> Your goal: Edit the tax filing article from the words "CTIM said even" through "the necessary approvals.", and replace "Internet" with "web" in that span.

======== Document segment

KUALA LUMPUR (March 26): The Chartered Tax Institute Malaysia (CTIM) hopes the government will consider extending the deadline for filing tax returns further, as well as adopt other measures to lessen the coronavirus pandemic's impact on taxpayers, following the two-week extension of the Movement Control Order.
Last week, the Inland Revenue Board announced a two-month extension from the regular tax filing deadline, amid the then March 18-31 MCO.
CTIM said even more time may now be required as access to information needed to file the tax returns may continue to be limited under the extended MCO due to inability to work from office, get access to the Internet and obtain the necessary approvals.
Additionally, it suggests that revisions be made on monthly tax payments, which are based on the estimate of tax payable of the current financial year performance.
“Allowing taxpayers to revise their tax estimates in the month of third monthly instalment payment will assist taxpayers to manage better their cash flows. This in turn will allow them to utilise any cash available to purchase basic necessities, pay for essential expenditure and preserve income due to the impact to the business performance,” said CTIM president Farah Rosley in a statement.

================
======== Provided data

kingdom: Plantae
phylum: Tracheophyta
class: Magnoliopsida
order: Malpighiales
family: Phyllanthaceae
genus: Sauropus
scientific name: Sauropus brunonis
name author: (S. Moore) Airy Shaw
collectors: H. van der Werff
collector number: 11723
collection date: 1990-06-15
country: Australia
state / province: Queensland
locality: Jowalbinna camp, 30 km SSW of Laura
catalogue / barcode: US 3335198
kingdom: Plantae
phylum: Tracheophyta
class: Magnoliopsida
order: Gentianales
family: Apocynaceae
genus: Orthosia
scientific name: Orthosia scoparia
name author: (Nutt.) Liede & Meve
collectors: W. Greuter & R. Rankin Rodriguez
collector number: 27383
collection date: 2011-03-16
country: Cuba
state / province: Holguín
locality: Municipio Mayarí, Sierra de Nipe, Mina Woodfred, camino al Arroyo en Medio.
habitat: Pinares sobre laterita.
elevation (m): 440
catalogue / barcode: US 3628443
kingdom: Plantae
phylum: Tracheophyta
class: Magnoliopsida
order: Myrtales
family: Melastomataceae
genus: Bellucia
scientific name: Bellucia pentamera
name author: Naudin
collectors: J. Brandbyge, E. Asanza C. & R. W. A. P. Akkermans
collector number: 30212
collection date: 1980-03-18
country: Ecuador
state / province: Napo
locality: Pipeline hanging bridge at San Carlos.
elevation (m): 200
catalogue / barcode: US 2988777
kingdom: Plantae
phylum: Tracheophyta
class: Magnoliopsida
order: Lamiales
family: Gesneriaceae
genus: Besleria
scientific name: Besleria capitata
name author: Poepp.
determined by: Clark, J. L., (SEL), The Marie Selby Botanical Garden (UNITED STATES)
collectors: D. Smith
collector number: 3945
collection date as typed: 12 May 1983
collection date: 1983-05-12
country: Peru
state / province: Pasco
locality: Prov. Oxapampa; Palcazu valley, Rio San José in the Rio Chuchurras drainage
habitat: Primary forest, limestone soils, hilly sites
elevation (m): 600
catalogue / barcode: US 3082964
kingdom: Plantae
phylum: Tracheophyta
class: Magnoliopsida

================

> Worked solution:
CTIM said even more time may now be required as access to information needed to file the tax returns may continue to be limited under the extended MCO due to inability to work from office, get access to the web and obtain the necessary approvals.